Her relatives have waged an unrelenting campaign over more than three decades for her killer to be brought to justice.

Ms Tierney's siblings, John Bourke and Breda Fay, urged people to support the garda investigation and appealed to the killer to "do the right thing, and hand yourself in".

"We are just hoping this helps bring an end to it after all these years," Mr Bourke told the Herald.

"We strongly believe that her murderer is alive. You know who you are and we are asking you to please come forward.

"Hand yourself in for the sake of her children, her grandchildren and all her family. We need justice for Marie."

The exhumation took place just one week after the 34th anniversary of Ms Tierney's disappearance.

Special permission was required from both Kilkenny County Council and the Department of Justice for the exhumation.

The tests must be completed immediately so that Ms Tierney's body can be reburied by this morning.

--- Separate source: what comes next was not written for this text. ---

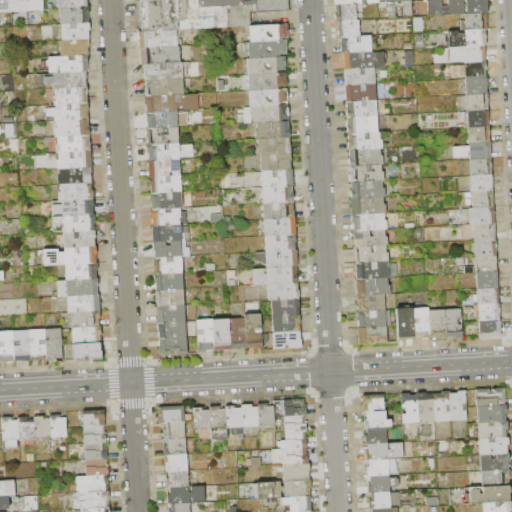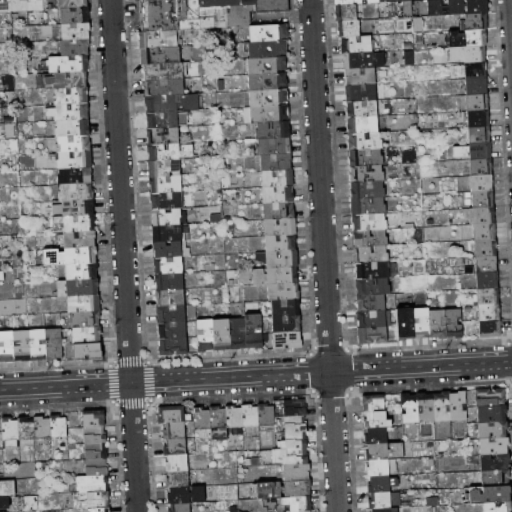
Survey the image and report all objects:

A senior Kilkenny garda source said it was "hopeful" the exhumation will deliver the breakthrough required in the long-running murder probe.

New information came to garda attention from a number of witnesses earlier this year after the investigation became the focus of a full cold case review launched last November.

More than 500 lines of inquiry have been pursued, and a total of 200 witness statements have been compiled.

The 34-year-old mum was murdered on an unknown date between October 21 and December 21, 1984.

She lived with her husband, Jim, and their two children, aged 13 and 12, in Clinstown, Co Kilkenny.

At the time she vanished, the couple ran a small retail service station in the area.

Her husband reported her missing on October 22, 1984, after she had left the family home at 10.30pm the previous evening and failed to return.

It was understood she had been driving the family's Renault 18 car, with the registration number 35 HIP.

The vehicle was later found parked at Newpark Fenn in Kilkenny.

Despite an extensive search of the local countryside, no trace of Ms Tierney was found.

Two months later, on December 21, a man out walking found her body in a ditch at Bleach Road, Kilkenny.

A post-mortem examination indicated that Ms Tierney had been strangled.